[Données enregistrées]
□ □ □

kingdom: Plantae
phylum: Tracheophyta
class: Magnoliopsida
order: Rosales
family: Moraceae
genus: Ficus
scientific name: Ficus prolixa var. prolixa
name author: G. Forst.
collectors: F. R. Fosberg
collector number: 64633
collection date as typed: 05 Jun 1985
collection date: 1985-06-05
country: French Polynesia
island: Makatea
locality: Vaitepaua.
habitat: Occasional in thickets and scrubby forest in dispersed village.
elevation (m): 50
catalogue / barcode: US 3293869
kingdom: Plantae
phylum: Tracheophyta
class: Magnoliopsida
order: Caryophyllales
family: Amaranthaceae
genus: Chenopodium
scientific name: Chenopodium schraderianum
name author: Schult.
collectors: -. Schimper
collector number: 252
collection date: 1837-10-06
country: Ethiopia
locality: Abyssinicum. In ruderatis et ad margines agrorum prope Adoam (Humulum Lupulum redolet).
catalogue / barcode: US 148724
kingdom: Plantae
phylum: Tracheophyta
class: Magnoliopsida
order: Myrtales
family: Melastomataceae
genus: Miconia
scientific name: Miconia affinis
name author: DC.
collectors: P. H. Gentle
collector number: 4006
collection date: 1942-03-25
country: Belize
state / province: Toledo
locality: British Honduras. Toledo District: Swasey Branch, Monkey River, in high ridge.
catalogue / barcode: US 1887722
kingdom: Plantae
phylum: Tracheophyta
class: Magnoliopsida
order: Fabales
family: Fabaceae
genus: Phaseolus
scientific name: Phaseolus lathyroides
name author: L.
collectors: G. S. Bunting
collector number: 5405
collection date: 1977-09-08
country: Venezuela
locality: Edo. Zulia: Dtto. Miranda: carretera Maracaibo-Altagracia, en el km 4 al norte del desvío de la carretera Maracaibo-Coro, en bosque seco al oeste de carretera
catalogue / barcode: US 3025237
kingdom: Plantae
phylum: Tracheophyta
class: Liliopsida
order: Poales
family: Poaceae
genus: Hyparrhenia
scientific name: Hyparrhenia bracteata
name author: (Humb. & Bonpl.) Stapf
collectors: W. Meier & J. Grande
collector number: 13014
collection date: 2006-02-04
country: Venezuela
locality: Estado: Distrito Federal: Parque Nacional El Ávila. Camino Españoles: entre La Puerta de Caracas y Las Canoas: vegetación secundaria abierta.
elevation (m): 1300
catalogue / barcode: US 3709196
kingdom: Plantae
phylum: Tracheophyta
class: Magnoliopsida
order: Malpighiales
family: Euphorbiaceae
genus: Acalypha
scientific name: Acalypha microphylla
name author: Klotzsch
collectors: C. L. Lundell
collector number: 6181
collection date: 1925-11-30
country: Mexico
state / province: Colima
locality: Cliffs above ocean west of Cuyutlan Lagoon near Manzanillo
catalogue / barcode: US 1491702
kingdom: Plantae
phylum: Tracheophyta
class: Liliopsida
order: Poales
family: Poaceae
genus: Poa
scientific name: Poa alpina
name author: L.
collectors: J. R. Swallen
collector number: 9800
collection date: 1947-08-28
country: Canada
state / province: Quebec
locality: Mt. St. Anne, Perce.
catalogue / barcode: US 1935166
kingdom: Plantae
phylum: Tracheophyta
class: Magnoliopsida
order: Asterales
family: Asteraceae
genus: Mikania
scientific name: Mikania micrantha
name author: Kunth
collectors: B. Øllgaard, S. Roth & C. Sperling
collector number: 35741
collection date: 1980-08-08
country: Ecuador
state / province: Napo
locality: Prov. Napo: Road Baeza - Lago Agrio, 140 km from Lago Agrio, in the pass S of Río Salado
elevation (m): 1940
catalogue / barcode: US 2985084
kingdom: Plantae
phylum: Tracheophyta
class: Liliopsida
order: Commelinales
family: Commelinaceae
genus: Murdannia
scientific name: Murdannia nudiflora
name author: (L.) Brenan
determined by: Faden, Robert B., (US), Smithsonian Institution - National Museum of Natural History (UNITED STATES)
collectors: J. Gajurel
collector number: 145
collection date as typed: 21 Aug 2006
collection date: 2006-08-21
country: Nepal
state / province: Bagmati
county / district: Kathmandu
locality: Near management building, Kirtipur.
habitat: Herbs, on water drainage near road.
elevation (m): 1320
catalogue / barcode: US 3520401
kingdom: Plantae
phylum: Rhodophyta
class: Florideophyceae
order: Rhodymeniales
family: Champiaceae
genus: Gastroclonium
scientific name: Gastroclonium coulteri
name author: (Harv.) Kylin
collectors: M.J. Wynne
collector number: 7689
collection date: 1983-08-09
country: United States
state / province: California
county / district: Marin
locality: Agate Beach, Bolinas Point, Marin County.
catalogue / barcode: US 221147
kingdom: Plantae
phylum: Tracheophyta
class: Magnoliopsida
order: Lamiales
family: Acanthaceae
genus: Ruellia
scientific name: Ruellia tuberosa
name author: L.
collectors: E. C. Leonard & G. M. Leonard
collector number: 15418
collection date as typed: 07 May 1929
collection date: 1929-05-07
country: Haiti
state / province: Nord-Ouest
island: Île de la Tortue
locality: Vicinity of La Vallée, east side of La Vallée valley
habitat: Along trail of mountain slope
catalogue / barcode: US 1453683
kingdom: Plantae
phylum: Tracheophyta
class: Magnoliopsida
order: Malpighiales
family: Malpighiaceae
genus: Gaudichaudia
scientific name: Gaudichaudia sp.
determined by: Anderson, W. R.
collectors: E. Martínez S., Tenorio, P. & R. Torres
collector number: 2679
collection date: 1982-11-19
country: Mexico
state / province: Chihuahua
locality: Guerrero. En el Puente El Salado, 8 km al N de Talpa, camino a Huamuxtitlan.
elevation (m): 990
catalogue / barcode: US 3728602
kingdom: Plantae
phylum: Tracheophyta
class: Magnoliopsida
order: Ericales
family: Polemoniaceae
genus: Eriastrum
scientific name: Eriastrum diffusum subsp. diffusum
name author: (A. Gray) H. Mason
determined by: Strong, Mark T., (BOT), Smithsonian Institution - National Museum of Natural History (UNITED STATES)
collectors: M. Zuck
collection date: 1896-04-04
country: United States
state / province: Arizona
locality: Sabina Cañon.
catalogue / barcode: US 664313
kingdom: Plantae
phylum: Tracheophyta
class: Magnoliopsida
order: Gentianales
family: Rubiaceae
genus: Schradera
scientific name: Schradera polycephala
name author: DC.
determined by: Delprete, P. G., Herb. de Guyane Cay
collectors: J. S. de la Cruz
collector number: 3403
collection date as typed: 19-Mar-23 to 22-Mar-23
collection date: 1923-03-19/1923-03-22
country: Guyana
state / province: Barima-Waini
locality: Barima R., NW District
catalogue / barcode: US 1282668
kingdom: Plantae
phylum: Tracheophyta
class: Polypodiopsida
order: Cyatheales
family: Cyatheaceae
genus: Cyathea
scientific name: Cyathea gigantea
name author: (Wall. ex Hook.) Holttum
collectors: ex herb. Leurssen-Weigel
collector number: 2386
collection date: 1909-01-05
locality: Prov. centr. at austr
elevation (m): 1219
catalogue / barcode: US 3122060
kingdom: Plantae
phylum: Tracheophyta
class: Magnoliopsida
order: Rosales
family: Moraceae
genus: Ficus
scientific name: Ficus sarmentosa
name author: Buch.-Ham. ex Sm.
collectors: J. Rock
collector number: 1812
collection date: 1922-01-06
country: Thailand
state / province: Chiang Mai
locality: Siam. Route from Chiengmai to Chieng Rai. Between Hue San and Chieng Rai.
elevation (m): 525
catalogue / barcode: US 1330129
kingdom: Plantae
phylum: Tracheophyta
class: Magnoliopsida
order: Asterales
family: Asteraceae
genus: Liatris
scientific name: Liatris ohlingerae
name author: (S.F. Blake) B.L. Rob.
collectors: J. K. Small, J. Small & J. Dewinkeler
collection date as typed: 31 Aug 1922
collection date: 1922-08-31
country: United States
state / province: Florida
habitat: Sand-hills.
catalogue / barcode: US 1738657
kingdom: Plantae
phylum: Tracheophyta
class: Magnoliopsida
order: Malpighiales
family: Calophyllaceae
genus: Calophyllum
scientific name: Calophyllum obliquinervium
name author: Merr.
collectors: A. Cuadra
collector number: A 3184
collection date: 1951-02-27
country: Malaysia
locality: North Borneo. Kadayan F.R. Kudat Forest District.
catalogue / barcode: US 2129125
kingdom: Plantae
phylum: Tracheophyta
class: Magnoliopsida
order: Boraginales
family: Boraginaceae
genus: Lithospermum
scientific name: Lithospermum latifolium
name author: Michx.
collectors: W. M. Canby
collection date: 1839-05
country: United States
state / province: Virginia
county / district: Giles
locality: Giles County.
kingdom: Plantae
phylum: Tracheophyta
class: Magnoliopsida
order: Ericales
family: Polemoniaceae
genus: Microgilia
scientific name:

□ □ □

Recopiez telles quelles les lignes de la liste ci-dessus, en commençant au début de la liste et en terminant par la ligne qui contient « collection date: 1837-10-06 », celle-ci comprise.

kingdom: Plantae
phylum: Tracheophyta
class: Magnoliopsida
order: Rosales
family: Moraceae
genus: Ficus
scientific name: Ficus prolixa var. prolixa
name author: G. Forst.
collectors: F. R. Fosberg
collector number: 64633
collection date as typed: 05 Jun 1985
collection date: 1985-06-05
country: French Polynesia
island: Makatea
locality: Vaitepaua.
habitat: Occasional in thickets and scrubby forest in dispersed village.
elevation (m): 50
catalogue / barcode: US 3293869
kingdom: Plantae
phylum: Tracheophyta
class: Magnoliopsida
order: Caryophyllales
family: Amaranthaceae
genus: Chenopodium
scientific name: Chenopodium schraderianum
name author: Schult.
collectors: -. Schimper
collector number: 252
collection date: 1837-10-06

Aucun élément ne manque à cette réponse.